Got there about 1130...wind had just shifted around to the SSW...wind steadily increased throughout the day. Water temp was 84 according to the NOAA weather station. Large Spanish pretty much all day slamming the small Herring which are EVERYWHERE...Some Kings throughout the day...I know of 4 that were decked. A couple of Chickens were also caught with a few more seen. One grabbed my bait, but unfortunately, he was about the same size as the cig I was throwing. A few pomps in the AM down shallow...as the day wore on, the water got stained a bit. MONDO sized hard tails to 2# were also gotten on the Herrings. Left at 530 with about a dozen Spanish to 4#.


----------



## mikegoblue2002 (Apr 9, 2019)

Sorry... what's a chicken again? #googanoverhere...


----------



## John B. (Oct 2, 2007)

mikegoblue2002 said:


> Sorry... what's a chicken again? #googanoverhere...

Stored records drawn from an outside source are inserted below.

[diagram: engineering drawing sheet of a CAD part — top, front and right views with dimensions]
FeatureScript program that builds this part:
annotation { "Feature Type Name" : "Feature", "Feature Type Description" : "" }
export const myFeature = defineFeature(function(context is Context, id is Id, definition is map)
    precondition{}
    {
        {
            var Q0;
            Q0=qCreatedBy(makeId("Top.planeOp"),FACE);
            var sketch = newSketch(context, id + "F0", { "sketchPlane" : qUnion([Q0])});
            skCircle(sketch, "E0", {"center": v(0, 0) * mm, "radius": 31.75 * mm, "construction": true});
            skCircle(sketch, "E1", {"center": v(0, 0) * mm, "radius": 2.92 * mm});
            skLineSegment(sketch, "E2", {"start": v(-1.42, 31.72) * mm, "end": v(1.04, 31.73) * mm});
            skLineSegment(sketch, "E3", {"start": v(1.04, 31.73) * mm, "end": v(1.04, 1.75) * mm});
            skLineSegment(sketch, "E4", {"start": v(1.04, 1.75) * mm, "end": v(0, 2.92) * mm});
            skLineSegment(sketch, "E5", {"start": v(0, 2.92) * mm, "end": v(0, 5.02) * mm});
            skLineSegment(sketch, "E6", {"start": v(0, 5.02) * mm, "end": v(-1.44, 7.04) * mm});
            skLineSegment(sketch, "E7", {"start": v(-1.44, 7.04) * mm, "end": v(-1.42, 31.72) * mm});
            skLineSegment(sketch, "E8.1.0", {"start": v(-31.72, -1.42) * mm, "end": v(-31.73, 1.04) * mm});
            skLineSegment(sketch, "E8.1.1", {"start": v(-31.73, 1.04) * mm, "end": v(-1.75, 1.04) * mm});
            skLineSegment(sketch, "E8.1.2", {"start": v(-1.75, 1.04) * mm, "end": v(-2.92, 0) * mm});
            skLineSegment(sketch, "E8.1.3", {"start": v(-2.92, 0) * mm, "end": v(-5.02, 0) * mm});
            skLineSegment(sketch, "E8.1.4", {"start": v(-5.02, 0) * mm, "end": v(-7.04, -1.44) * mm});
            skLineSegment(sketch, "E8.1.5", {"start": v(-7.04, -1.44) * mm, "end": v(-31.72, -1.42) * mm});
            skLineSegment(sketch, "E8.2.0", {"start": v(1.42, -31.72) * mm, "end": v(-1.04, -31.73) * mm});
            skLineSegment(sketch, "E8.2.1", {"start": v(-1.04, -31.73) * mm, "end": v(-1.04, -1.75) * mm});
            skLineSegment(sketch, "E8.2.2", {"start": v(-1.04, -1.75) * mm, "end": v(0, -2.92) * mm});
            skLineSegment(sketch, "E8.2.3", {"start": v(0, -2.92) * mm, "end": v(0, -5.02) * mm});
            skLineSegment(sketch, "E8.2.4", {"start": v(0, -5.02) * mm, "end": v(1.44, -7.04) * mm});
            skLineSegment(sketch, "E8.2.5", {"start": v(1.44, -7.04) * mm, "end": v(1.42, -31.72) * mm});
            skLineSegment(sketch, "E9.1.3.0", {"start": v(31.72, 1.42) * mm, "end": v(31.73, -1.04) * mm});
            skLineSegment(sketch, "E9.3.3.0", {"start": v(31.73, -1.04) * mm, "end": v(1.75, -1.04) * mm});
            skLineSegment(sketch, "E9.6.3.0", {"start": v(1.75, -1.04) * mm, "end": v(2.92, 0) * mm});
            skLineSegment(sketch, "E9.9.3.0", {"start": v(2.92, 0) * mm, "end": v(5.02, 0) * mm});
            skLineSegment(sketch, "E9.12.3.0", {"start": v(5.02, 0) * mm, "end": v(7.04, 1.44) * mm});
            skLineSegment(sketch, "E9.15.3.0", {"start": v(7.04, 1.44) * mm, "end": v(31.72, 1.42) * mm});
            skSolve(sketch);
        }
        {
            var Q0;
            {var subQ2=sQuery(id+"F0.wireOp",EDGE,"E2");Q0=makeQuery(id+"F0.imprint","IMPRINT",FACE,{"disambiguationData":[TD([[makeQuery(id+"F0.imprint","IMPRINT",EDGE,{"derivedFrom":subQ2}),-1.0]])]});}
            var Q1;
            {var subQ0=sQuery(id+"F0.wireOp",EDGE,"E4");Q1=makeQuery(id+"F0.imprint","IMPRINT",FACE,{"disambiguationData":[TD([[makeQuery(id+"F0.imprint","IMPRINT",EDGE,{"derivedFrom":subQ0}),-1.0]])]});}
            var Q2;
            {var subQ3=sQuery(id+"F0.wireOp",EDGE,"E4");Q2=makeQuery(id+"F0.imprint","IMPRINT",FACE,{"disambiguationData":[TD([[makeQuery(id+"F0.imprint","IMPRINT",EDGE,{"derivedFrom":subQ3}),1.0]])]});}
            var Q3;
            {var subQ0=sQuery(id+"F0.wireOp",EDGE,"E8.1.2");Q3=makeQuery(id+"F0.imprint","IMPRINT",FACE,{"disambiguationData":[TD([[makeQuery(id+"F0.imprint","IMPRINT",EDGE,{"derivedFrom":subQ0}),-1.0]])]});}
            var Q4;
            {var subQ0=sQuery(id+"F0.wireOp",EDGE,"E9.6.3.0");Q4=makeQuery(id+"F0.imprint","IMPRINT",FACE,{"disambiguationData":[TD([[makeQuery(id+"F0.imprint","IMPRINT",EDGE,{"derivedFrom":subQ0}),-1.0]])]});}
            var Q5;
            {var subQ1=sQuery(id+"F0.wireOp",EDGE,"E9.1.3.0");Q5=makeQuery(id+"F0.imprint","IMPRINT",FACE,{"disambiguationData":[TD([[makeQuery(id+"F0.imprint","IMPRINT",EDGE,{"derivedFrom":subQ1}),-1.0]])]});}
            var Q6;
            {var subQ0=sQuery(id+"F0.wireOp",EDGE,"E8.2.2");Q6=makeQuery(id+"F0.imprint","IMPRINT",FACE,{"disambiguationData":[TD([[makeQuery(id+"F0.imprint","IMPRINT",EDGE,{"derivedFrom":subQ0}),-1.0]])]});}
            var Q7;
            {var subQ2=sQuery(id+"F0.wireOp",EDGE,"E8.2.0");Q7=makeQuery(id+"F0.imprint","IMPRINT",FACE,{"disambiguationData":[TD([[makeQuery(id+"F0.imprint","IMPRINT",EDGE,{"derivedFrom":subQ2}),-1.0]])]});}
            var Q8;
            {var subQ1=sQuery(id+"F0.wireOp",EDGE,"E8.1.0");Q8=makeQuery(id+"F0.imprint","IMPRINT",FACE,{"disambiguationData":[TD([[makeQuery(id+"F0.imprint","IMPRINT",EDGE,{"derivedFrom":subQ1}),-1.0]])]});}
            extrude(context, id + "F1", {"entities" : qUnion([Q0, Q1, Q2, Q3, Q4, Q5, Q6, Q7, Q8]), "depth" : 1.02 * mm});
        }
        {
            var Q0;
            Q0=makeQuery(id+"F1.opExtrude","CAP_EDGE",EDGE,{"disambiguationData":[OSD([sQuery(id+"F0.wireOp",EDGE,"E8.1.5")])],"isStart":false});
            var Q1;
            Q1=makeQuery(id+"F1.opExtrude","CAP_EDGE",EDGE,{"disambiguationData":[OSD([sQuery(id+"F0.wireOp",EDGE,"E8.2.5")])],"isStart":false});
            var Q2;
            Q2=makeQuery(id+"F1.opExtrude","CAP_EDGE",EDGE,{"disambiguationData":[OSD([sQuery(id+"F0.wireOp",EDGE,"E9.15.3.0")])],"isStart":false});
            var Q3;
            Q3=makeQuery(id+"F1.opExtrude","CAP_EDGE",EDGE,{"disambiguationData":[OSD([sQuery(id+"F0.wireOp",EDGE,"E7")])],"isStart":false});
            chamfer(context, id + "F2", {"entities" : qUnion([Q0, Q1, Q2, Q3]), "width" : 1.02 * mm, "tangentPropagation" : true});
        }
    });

Chicken dolphin (a dolphin typically under 10lbs, is referred to as a chicken/peanut)

Sent from my SM-G950U using Tapatalk


----------



## Mr.Salty (Mar 5, 2017)

Thanks for the report!!


----------



## lettheairout (Mar 11, 2008)

mikegoblue2002 said:


> Sorry... what's a chicken again? #googanoverhere...


Oh brother. Lol









Sent from my SM-N920V using Tapatalk


----------



## Dmoney (Feb 19, 2017)

Thanks for the report. I'm going down in June. Sounds like typical summer pattern. Was there much grass? I heard some was coming in. Sounds like there were some pretty good Spanish🙂!


----------



## devndeb (Mar 16, 2008)

gRASS WASN'T AN ISSUE THERE...oKALOOSA IS covered IN IT FROM THE BEACH PAST THE LIFE GUARD TOWER


----------